Menurut Evi, sebenarnya ada dua sisi laporan dan temuan tim LH saat turun ke lokasi perusahaan tersebut pada Juni dan Juli lalu. Sisi pertama adalah temuan administratif yang menjadi kewenangan pihaknya, yang kemudian diberikan sanksi.
Sisi kedua adalah indikasi pidana. Salah satunya adalah kecurigaan terhadap PT Bukit Kausar mengkomersilkan galian C tanpa izin. Sebagai perusahaan perkebunan, bila melakukan aktivitas galian C komersial, PT Bukit Kausar harus mengurus izin operasional produksi.
Soal ini, kata dia, menjadi kewenangan penegak hukum dalam hal ini kepolisian. Dia mengaku sudah memberikan keterangan kepada Polres Tanjab Barat. Evi mengaku baru mengetahui bahwa kasus ini kemudian diambil alih oleh Polda Jambi.
“Baru tahu saya kalau diambil alih Polda,” ujarnya. Mungkin, lanjut dia, pemindahan pengusutan ke Polda dilakukan karena Polda juga sedang mengusut kasus lain yang terkait PTPN VI, yakni dugaan korupsi pada pembelian PT Mendahara Agrojaya Industri (MAI/MAJI) di Tanjab Timur.
Ada laporan lain yang juga terkait indikasi pidana, yakni penggarapan kawasan konservasi. Hanya saja, Dinas LH belum bisa memastikan apakah kawasan itu memang benar kawasan konservasi atau tidak. “Kita belum mendapatkan dokumen penetapan kawasan konservasinya,” ujar dia.
Pejabat humas PT Bukit Kausar, Syahril Ichlas, yang dihubungi Metro Jambi melalui pesan WhatsApp awalnya tidak menjawab tegas apakah sudah menerima pemberitahuan resmi sanksi tersebut dari Dinas LH atau belum.
Dia hanya mengirimkan tangkapan layar berita Metro Jambi sebelumnya yang menyebut Dinas LH sedang menyiapkan sanksi. Ditanya lebih jauh, Syahril menjawab, “mungkin belum sampai ke kami, Bang”.
Ditanya soal pelanggaran dan sanksi yang diberikan Dinas LH, Syahril menyatakan bahwa pihaknya akan mematuhi keputusan itu. “Kalau menurut Dinas LH pelanggaran, ya, kami siap untuk bertanggung jawab dan melaksanakan sanksi yang nanti keluar,” jelasnya.
Dia membantah tuduhan perusahaanya menggarap kawasan konservasi.
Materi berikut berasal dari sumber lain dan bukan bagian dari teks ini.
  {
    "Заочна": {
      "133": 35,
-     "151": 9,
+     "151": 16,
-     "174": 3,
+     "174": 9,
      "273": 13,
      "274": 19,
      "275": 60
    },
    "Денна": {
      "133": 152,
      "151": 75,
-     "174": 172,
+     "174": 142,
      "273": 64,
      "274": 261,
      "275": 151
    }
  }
Menurut dia, informasi itu salah karena PT Bukit Kausar tidak memiliki kawasan konservasi. “Coba dicek aja Bang, di Kehutanan, ada atau tidak kawasan konservasi milik negara di Bukit Kausar,” tambahnya.
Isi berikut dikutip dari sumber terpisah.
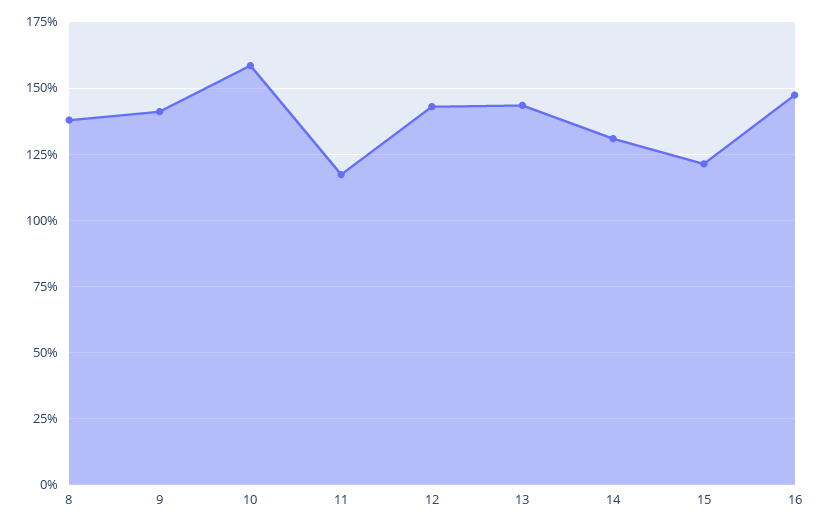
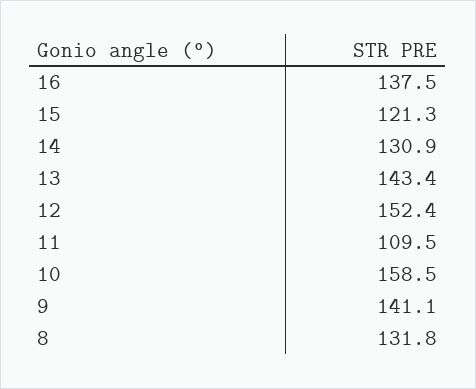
  {
-   "8": 137.5,
+   "8": 131.8,
    "9": 141.1,
    "10": 158.5,
-   "11": 117.5,
+   "11": 109.5,
-   "12": 142.5,
+   "12": 152.4,
    "13": 143.4,
    "14": 130.9,
    "15": 121.3,
-   "16": 147.5
+   "16": 137.5
  }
Terpisah, Ketua Komisi III DPRD Provinsi Jambi Ahmad Fauzi meminta aparat penegak hukum mengambil tindakan bila memang ada penyalahgunaan teknis di konsesi PT Bukit Kausar. “Harus tegas kalau merusak lingkungan,” ujar Fauzi, Selasa (12/10).
Fauzi mengatakan, UU Minerba yang baru memberikan banyak kewenangan kepada pemerintah pusat. “Belum ada PP yang mendelegasikan kewenangan penerbitan galian C itu ke daerah. Sampai saat ini baru sebatas konsep,” ujarnya.
Namun, pihaknya sudah berkoordinasi dengan Kementrian ESDM. Menurut Fauzi, ketika ada perusahaan melakukan penambangan tanpa izin, maka berarti ilegal. “Apa lagi dalam jumlah yang besar,” sebutnya.
Dilakukan selama sekitar sepuluh tahun, aktivitas galian C oleh PT Bukit Kausar disoal sejumlah pihak. Manajemen PT Bukit Kausar berlindung pada surat Kementerian ESDM yang menyatakan bahwa galian C oleh perusahaan perkebunan untuk keperluan sendiri tidak harus memiliki izin operasi produksi.
Namun, ada laporan dugaan galian C itu dibawa ke luar untuk keperluan pihak lain alias dikomersilkan. Informasinya, untuk mengusut kasus ini, Polda Jambi sudah memeriksa sejumlah pihak, termasuk Manajer SDM dan Umum PT Bukit Kausar Herdiwan.